Zat Gizi lain dan Komponen Makanan

Peran beberapa zat gizi dan komponen makanan dalam pencegahan osteoporosis telah
dipelajari, diantaranya fosfor, protein, buah-buahan, sayuran, natrium, kafein, fluoride, dan
trace mineral. Fosfor berperan penting dalam pembentukan mineral tulang dan asupan fosfor
yang cukup diperlukan untuk kesehatan tualang yang optimal. Protein hewani kaya akan
sulfur yang mengandung asam amino yang berkontribusi pada lingkungan asam. Kalsium
yang dihilangkan dari tulang agar menetralisir asam yang dihasilkan karena diet tinggi
daging. Diet yang menyediakan buah-buahan, sayuran dan protein nabati menghasilkan basa
lingkungan dalam tubuh. Penelitian lain mengatakan bahwa diet yang menyediakan kalium,
magnesium, buah-buahan, sayuran dan protein nabati berhubungan dengan kepadatan mineral
tulang yang lebih tinggi. Pasien harus didorong untuk mempertahankan status gizi yang baik
dan asupan protein yang cukup serta mengkonsumsi makanan berdasarkan rekomendasi dari
Dietary Guidelines for Americans.
Pencegahan dan Pengobatan Farmakologis Nelms M, Sucher KP, Lacey K, Roth SL.
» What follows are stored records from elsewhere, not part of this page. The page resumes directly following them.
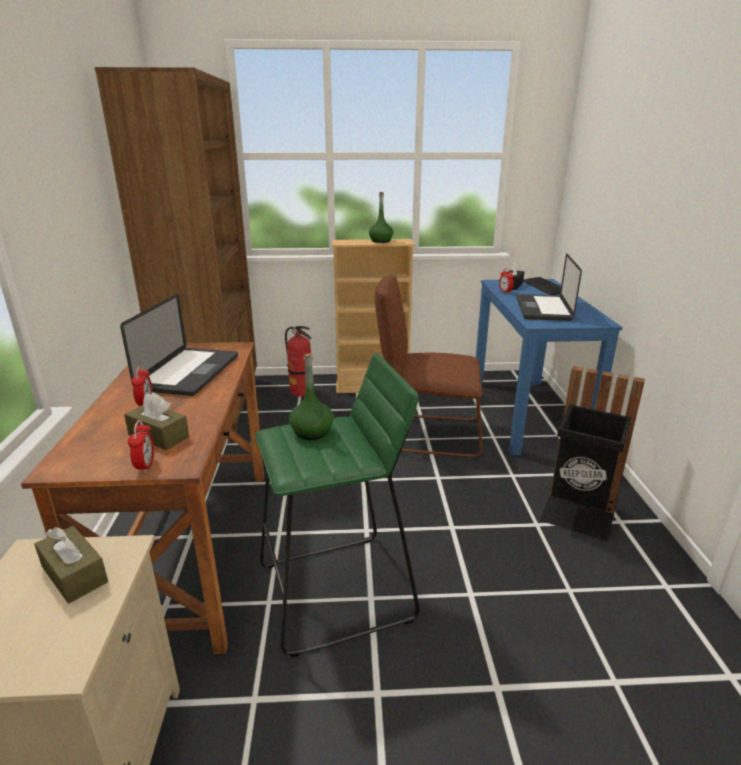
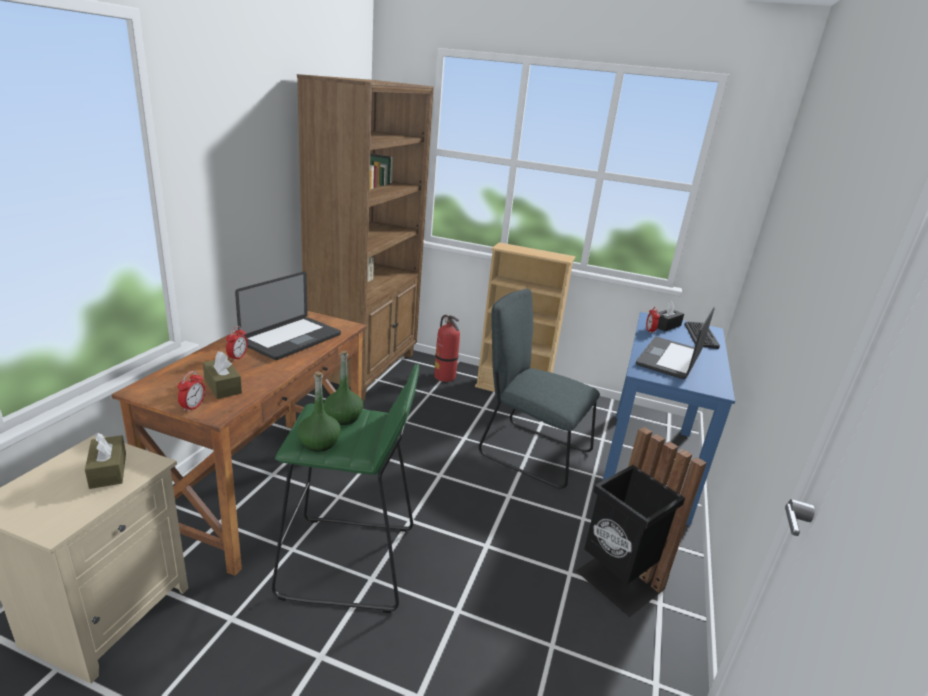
camera: 20 degrees right, 0 degrees up
green bottle [369,192,393,243] -> green bottle moved to [298,371,341,452]
brown chair [375,274,482,457] -> grey chair [479,289,600,488]

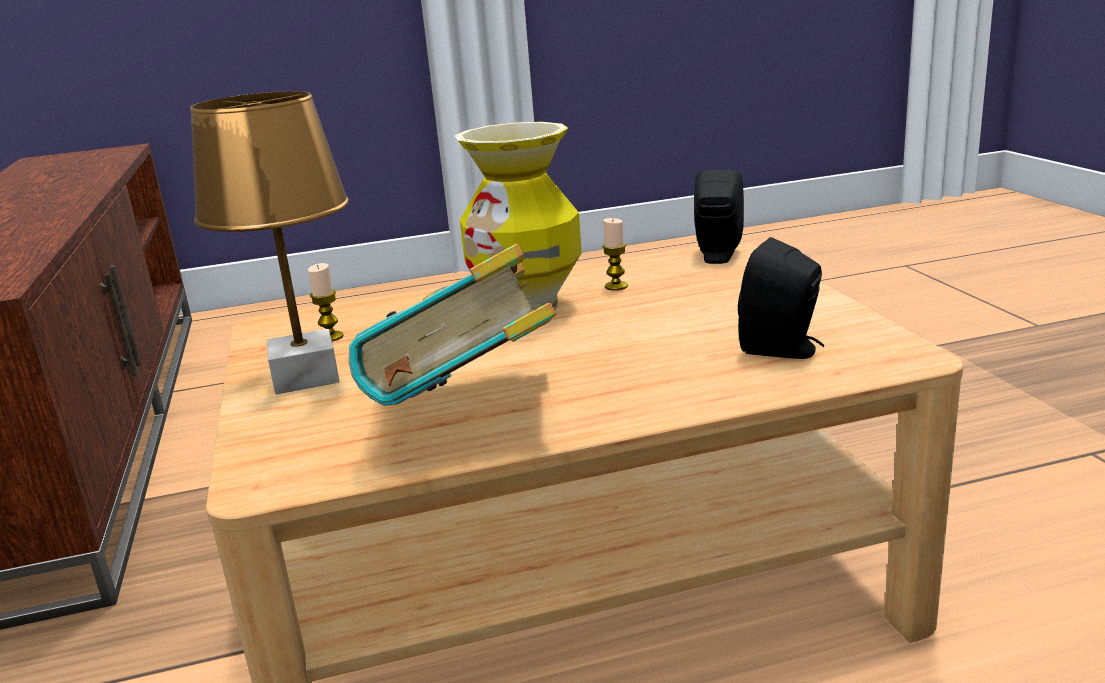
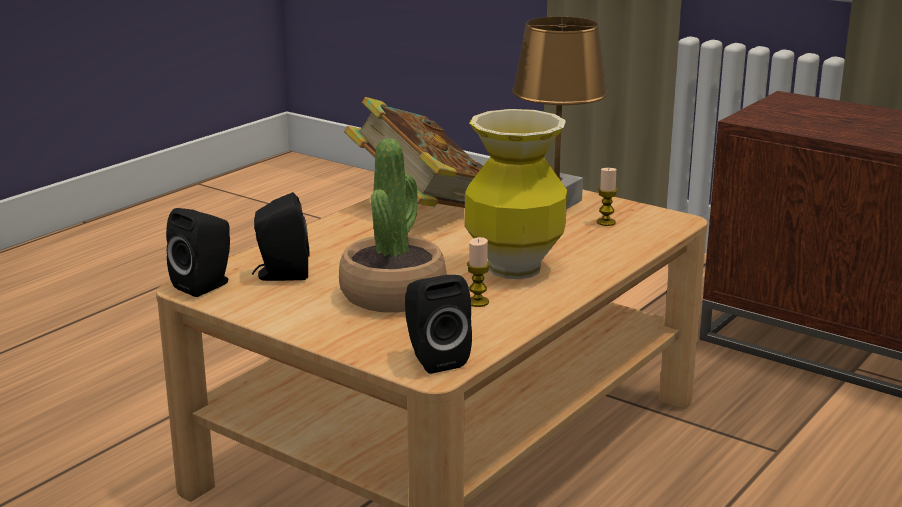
camera: 140 degrees right, 0 degrees up
none -> black speaker [166,208,230,297]
none -> potted plant [339,138,447,313]

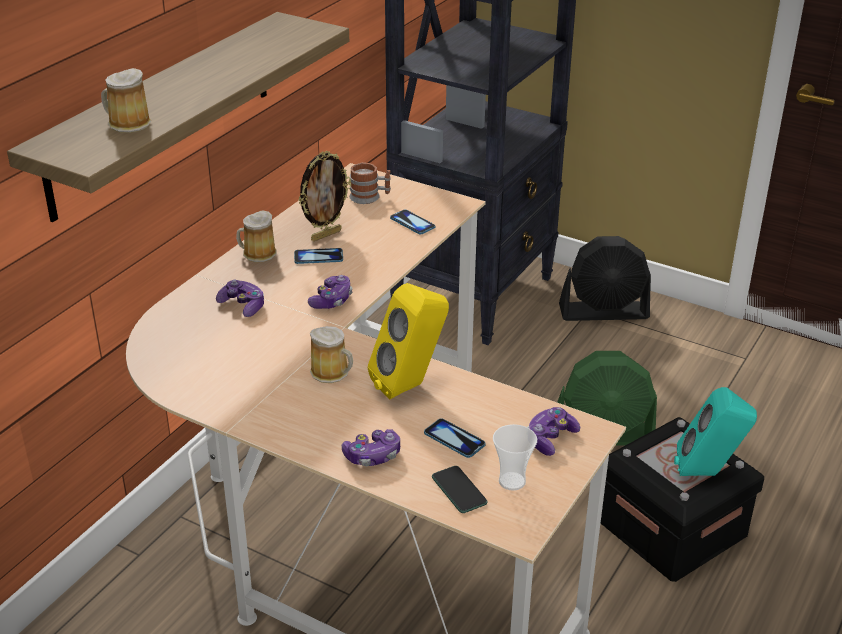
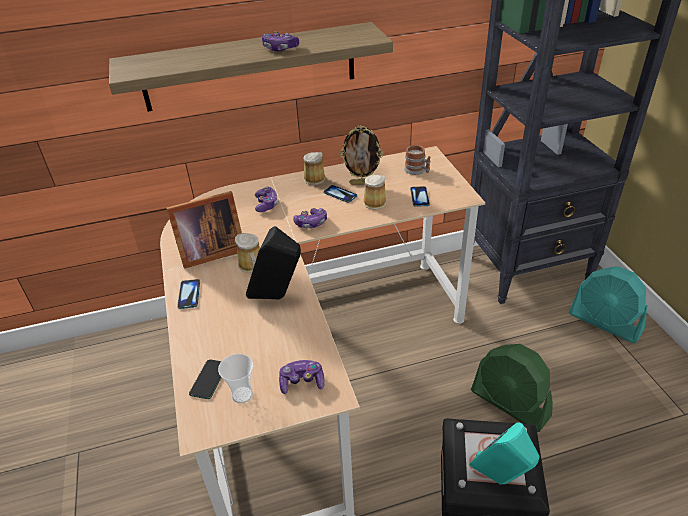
camera: 45 degrees right, 5 degrees up
mug [101,68,151,133] -> mug moved to [363,175,387,210]
game controller [342,429,400,466] -> game controller moved to [262,31,299,51]
yellow speaker [368,283,449,399] -> black speaker [246,226,301,300]
phone [424,418,485,458] -> phone moved to [177,279,200,309]
black fan [559,236,651,321] -> turquoise fan [569,266,647,343]
none -> picture frame [166,191,242,269]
Nutrition Theraphy & Patophysiology. 2th ed. Wadsworth: Cengage Learning; 2010
Beberapa obat telah disetujui oleh FDA untuk pencegahan dan pengobatan
osteoporosis, di antaranya estrogen, modulator reseptor estrogen selektif, bifosfonat, dan
teriparatide, bentuk sintesis dari hormn paraatiroid. Selain obat, dalam pencegahan dan
pengobatan osteoporosis penting memastikan asupan kalsium yang cukup, vitamin D, serta
menyarankan pasien untuk tidak merokok dan mengonsumsi alkohol. Semua obat memiliki
efek samping sehingga manfaat terapeutik obat harus dipertimbangkan.